Rewrite the data below, replacing every "pixel coordinates" with "image coordinates" and leaving everything else unchanged. Omit the pictures from your answer.
------------------------------------------------
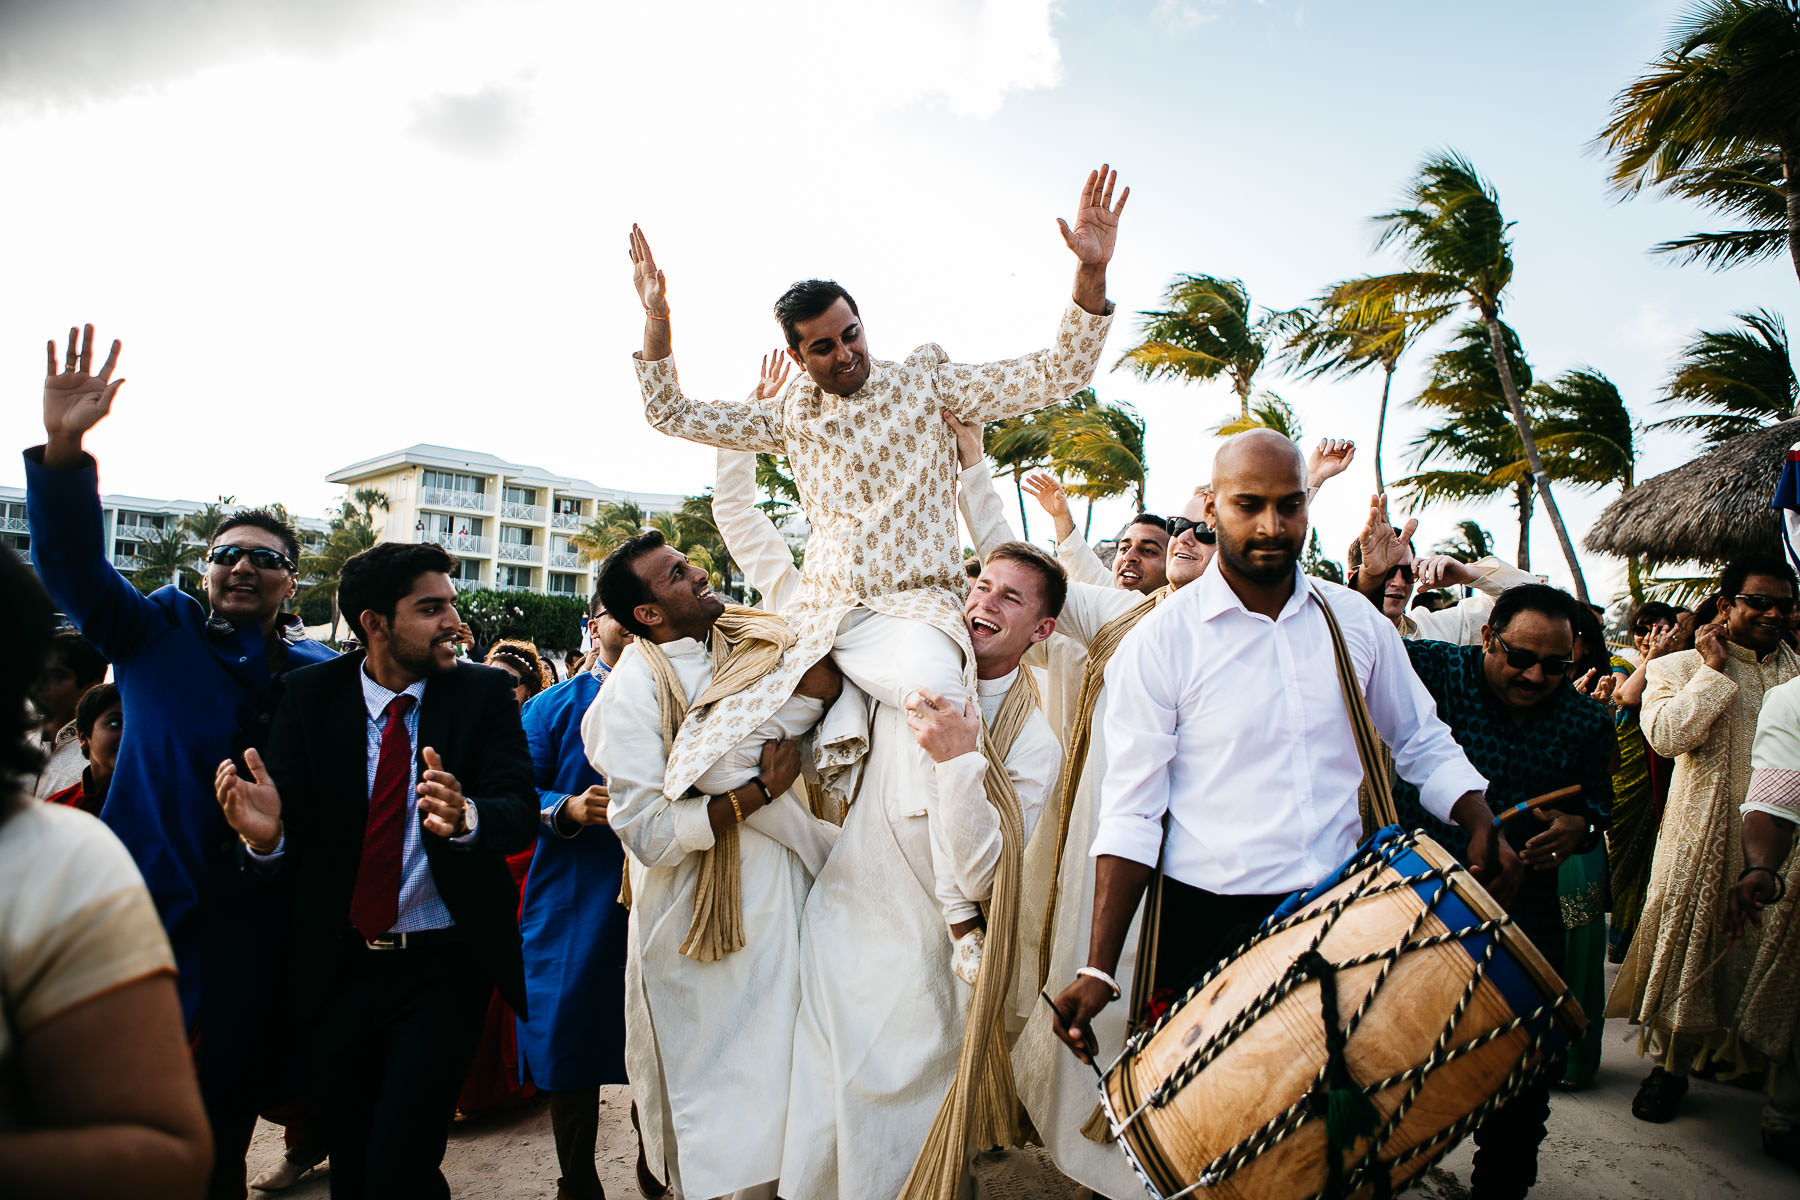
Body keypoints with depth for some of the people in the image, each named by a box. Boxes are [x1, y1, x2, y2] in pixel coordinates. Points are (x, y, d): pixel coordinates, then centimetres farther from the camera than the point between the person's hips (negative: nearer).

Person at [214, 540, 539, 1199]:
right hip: (337, 969, 2)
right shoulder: (310, 694, -1)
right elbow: (293, 818, -6)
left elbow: (520, 810, -15)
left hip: (444, 970, -2)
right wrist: (267, 835, -29)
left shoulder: (484, 692, -4)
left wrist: (466, 818, -37)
------------------------------------------------
Output for this task –
Body keypoints with depth for some of the people in the image, each named by a box. Boxes are [x1, y1, x2, y2] in image coordinates. Points are (x, y, d): image coordinates, then centimetres farther from the camera than the point between the person's hips (negative: nearer).

Person at [214, 540, 539, 1199]:
right hip: (337, 969, 2)
right shoulder: (310, 694, -1)
right elbow: (293, 818, -6)
left elbow: (520, 810, -15)
left hip: (444, 970, -2)
right wrist: (267, 835, -29)
left shoulder: (484, 692, -4)
left wrist: (466, 818, -37)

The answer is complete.